You’re absolutely right that memory access time is a significant bottleneck for CPU performance. Techniques like caching, prefetching, and out-of-order execution can help mitigate this issue.
Let’s see: prefetching dates back to IBM’s Stretch which was a failure. Dr. Fred Brooks said later “It had everything, it even had Gargoyles(he was one of the developers who later was one of the System60 developers.
Out of order execution was a feature of the 360 model 91 which focused on matrix inversion and was not a general purpose computer. Out of order was possible because it had interleaved memory access that allowed 2 outstanding accesses to even and odd addresses — usually one for data and the other for the next instruction.

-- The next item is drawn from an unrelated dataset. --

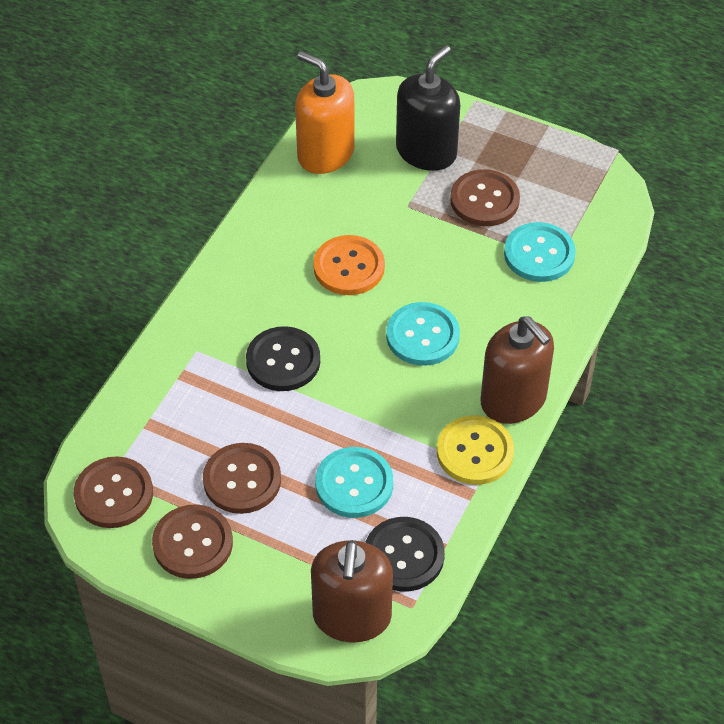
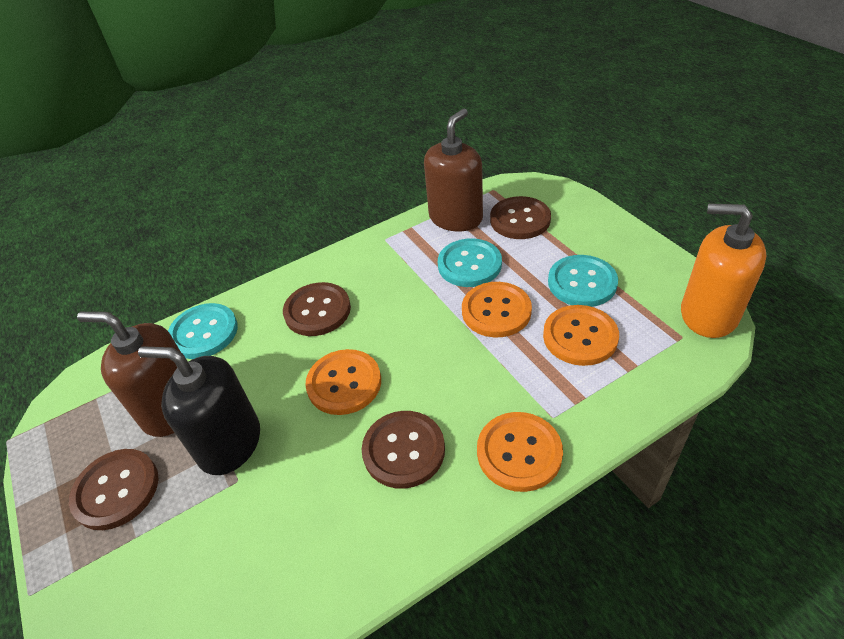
black button: [246,326,320,391] [365,517,445,592] = 2 -> none = 0
orange button: [313,235,385,295] = 1 -> [305,349,381,415] [462,282,532,337] [477,412,563,492] [543,305,619,366] = 4
yellow button: [437,416,514,485] = 1 -> none = 0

Then came the mod85 and cache. It was ASSUMED the the hit ratio would be above 90%. That was never quantified because it varied all over the place depending on the application. Also cache to backing store were a cache line at a time which tied up the memory data bus for 8 to 16 double word transfers. Meanwhile everything else waited.\
” Techniques like caching, prefetching, and out-of-order execution can help mitigate this issue.”
Maybe.
Hi, Bret: I would like to add something about FPGAs. They have embedded block rams that have great potential and nobody is looking.
These blocks have dual port mode so two operands can be read for the next execution while the current results are being read. Three memory accesses in parallel!
But these memories are small………….Ya don’t need gigabyte memory on an embedded processor!
#1 there are not hundreds of users running hundreds of applications.
As a point of reference: NASA Houston flew a crew to and from the moon using a cluster of four 360/75 computers each with 1 meg of 8 byte words. (They were 360/75 Model J) And I am asking myself: “Really?” Well they did not have anywhere near the amount of memory on my desktop. And they were programmed in Assembly (C was invented years later).
So what could be done with an FPGA that has all that memory that nobody knows how to use? I am trying to fix that.
” I think moving to RISC-V (which is what Intel’s NIOS-V is) is a great idea to leverage the existing RISC-V momentum and evolving tools and ecosystem. Re RISC and CISC, I balance precariously on the fence.”
Yes it has momentum. It is using antique tools and an academic model (SCALA?) A RISC IS A RISC AND WILL ALWAYS BE A RISC. Load (1 memory access), I fetch (another memory access), maybe another load if the data is not immediate or in a register. And there is not much to do excepts wait for memory.
Ever since von Neumann: load, add, store, brannch ad nausium(spell check?) Ya cain’t really tell one from the other.
Then there was Professor “Complexity is what sells” Dykstra who created the Shunting yard Algorithm. And it won’t work without a stack. There once was a stack, but it disappeared with the Model T (in computer hardware, but not in software). How long has it been since Reverse Polish Notation was invented?
Then to make matters worse, there is a shortage of Cobol programmers and IBM still selling system Z which in my opinion is the CISCiest of the CISC. It does pack, unpack, and decimal divide that Cobol needs.